Dividing square roots by cube roots

[Angierozm]

I need help the the problem:
27^1/2/9^1/3
First, I multiplied 27^1/2 by 27^3/3 and 9^1/3 by 9^2/2
Then, I multiplied the resulting numbers: 27^3/6/9^2/6 x 9^4/6/9^4/6
which gave me: (27^3/6 x 9^4/6)/9
which I then simplified to (27³ x 9⁴)^1/6/9
Which I finally simplified to 4374/9=483

My problem is that 483 is too big. If i put 27^1/2/9^1/3 into the calculator, I get 2.498.
What did I do wrong?

 

[Bob Brown MSEE]

I need help the the problem:
27^1/2/9^1/3
First, I multiplied 27^1/2 by 27^3/3 and 9^1/3 by 9^2/2
Then, I multiplied the resulting numbers: 27^3/6/9^2/6 x 9^4/6/9^4/6
which gave me: (27^3/6 x 9^4/6)/9
which I then simplified to (27³ x 9⁴)^1/6/9
Which I finally simplified to 4374/9=483

My problem is that 483 is too big. If i put 27^1/2/9^1/3 into the calculator, I get 2.498.
What did I do wrong?

27^1/2/9^{1/3 =} (3³)^1/2/(3²)^{1/3 =} 2.4980495329668129588263590875265

now use (3^a)^b =3^(ab)

 

[DrPhil]

I need help the the problem:
27^1/2/9^1/3
First, I multiplied 27^1/2 by 27^3/3 and 9^1/3 by 9^2/2
Then, I multiplied the resulting numbers: 27^3/6/9^2/6 x 9^4/6/9^4/6
which gave me: (27^3/6 x 9^4/6)/9
which I then simplified to (27³ x 9⁴)^1/6/9
Which I finally simplified to 4374/9=483

My problem is that 483 is too big.

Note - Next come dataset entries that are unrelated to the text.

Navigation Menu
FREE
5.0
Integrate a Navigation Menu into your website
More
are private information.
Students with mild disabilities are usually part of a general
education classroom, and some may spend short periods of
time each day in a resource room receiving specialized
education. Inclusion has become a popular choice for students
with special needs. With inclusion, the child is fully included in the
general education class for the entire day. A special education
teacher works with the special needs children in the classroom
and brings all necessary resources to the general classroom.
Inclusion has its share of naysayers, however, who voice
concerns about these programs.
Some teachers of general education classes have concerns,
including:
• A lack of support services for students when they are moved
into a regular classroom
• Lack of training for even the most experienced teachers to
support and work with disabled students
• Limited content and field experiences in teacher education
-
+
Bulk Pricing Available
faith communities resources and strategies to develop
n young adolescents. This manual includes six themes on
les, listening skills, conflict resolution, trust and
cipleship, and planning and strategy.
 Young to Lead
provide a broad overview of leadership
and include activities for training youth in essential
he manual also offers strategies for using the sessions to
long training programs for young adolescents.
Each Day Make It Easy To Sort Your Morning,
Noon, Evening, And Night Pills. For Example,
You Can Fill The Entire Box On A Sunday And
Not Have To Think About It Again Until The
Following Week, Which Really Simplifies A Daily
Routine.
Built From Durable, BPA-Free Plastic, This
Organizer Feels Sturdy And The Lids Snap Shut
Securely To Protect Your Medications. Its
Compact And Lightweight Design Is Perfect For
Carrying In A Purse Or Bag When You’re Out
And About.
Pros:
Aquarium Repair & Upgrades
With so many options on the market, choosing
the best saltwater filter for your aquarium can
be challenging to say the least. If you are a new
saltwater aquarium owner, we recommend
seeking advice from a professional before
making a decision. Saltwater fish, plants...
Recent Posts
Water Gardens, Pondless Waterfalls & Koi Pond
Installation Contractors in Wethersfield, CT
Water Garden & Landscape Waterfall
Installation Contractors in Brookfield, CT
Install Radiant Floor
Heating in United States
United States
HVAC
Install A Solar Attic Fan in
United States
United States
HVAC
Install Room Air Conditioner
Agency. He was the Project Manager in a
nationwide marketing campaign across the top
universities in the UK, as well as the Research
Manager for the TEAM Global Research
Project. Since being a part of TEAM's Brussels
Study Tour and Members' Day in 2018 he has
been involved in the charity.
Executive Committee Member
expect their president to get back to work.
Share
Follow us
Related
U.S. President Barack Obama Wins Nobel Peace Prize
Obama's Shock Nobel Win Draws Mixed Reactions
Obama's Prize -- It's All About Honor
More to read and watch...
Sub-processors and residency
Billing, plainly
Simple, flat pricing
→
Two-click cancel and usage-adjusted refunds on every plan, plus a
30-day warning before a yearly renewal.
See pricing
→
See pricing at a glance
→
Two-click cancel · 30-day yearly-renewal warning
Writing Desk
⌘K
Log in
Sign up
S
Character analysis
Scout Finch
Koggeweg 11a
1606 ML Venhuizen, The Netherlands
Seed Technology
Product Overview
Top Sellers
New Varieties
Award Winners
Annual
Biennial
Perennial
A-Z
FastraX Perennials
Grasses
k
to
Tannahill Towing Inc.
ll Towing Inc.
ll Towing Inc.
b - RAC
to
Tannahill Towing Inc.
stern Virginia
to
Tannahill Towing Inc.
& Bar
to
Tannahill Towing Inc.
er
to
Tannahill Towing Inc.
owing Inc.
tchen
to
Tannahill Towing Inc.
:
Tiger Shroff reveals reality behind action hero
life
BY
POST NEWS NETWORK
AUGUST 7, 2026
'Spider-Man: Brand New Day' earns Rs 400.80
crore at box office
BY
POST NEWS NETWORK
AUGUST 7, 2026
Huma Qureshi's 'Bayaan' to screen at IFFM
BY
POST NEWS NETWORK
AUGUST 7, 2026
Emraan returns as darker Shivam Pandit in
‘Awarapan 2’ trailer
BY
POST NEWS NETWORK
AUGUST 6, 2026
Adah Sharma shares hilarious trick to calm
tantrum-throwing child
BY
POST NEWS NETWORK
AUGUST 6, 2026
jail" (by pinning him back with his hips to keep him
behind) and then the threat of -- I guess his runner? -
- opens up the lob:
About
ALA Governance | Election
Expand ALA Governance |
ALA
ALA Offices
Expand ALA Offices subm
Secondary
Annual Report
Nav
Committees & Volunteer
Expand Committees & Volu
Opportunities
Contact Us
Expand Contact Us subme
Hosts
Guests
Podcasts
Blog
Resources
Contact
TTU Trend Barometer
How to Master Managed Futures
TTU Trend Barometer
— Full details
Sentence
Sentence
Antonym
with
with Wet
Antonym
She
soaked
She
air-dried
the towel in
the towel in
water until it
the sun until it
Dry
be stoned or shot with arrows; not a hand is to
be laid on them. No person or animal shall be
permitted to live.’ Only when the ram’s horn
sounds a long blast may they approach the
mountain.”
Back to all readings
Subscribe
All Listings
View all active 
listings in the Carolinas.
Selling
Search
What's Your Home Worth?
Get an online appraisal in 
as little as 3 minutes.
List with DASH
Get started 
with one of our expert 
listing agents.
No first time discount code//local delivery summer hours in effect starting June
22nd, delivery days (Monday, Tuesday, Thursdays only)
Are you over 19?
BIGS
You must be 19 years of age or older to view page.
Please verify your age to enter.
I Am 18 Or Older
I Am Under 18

If i put 27^1/2/9^1/3 into the calculator, I get 2.498.
What did I do wrong?

To predict the order-of-magnidude of the result, make approximations.
27^1/2 ~ 25^1/2 = 5
9^1/3 ~ 8^1/3 = 2
approximate result = 5/2
That confirms that your calculator number is (probably) correct - and your analytic is not.

27^(3/3) is NOT the same as 27/27 - you can't just multiply the numerator by it, so that was where you began to go wrong. Look at the solutions where 27 is replaced by 3^3, and 9 is replaced by 3^2.

 

[stapel]

I need help the the problem:
27^1/2/9^1/3

What is the "problem"? Are you supposed to be simplifying to get an exact form? Simplify using radical notation? Find a decimal approximation? Or something else?

One method might be to convert everything to powers of 3:

27 = 3^3
9 = 3^2

27^(1/2) = (3^3)^(1/2) = 3^(3/2)
9^(1/3) = (3^2)^(1/3) = 3^(2/3)

Then [27^(1/2)] / [9^(1/3)] is 3^(3/2 - 2/3). And so forth.